The typical eviction timeline in Kingman is around 38 days from the initial notice to regaining possession of your property. This is an average and can vary depending on tenant cooperation, court schedules, and whether the tenant contests the eviction.
Q3

What are the common mistakes landlords make during an eviction?

Common mistakes include improper service of notices, failing to follow statutory timelines, attempting "self-help" evictions (like changing locks or shutting off utilities), accepting partial rent payments after issuing a pay-or-quit notice (which can reset the process), and not having a clear, legally compliant lease agreement.
Q4

Can I keep the security deposit for unpaid rent in Arizona?

Yes, you can deduct unpaid rent from the security deposit. You must provide an itemized statement of deductions to the tenant within 14 business days of them vacating the property. Any remaining balance must be returned to the tenant.
Q5

Is "cash for keys" a legal option in Kingman?

Yes, "cash for keys" is a legal and often recommended strategy. It involves offering a tenant money to voluntarily vacate the property by a specific date, leaving it in good condition. It can save you significant time, legal fees, and potential damage compared to a contested eviction. Always get the agreement in writing.
Q6

Are there any rent control laws in Kingman?

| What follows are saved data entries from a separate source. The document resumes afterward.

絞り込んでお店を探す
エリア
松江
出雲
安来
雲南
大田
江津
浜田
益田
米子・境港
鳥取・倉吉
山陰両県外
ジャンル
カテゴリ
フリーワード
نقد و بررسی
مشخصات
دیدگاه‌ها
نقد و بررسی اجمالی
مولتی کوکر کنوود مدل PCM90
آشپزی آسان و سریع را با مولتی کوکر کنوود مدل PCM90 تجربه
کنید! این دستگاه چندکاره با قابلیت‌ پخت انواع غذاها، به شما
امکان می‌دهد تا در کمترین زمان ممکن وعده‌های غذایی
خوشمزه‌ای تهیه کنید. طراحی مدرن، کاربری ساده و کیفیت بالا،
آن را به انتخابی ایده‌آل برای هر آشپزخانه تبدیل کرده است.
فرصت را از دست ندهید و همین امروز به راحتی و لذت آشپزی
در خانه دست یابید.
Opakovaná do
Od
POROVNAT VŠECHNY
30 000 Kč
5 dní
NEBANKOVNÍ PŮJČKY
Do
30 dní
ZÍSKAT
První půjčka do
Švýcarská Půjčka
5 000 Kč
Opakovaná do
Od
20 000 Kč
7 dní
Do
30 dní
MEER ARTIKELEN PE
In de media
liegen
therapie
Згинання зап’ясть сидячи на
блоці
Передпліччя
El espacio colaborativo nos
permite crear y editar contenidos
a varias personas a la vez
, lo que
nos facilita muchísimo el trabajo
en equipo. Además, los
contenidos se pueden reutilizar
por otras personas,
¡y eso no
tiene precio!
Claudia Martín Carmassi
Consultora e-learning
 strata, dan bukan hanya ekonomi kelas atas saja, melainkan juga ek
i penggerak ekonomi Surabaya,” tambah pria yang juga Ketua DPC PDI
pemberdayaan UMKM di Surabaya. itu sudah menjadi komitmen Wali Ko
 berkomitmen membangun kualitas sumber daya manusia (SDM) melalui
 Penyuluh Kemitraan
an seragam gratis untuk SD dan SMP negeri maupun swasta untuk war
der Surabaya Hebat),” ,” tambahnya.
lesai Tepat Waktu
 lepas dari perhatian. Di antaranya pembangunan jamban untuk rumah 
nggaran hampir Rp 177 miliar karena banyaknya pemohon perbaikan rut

No. Arizona has a statewide preemption against rent control, meaning no city or county in Arizona, including Kingman, can enact rent control measures. This is reflected in Kingman's low rent-control-risk sub-score of 5.8/10, which for Arizona is considered low. You can find more details on our Arizona rent control rules page.
06Score

What this score means for landlords2

A 4.6/10 places Kingman in the 79th percentile of Arizona cities on the Eviction Risk Score index. The score is the average of the nine sub-axes, all calibrated on a national 1–10 scale where 1 is most landlord-friendly and 10 is most tenant-protective. The 50-year reconstruction shows this score has risen sharply since 1976 — a structural drift driven by court-calendar growth, rent-control adoption, and the rise of tenant-side legal aid. The trajectory matters more than the snapshot: the score is the climate, not the weather.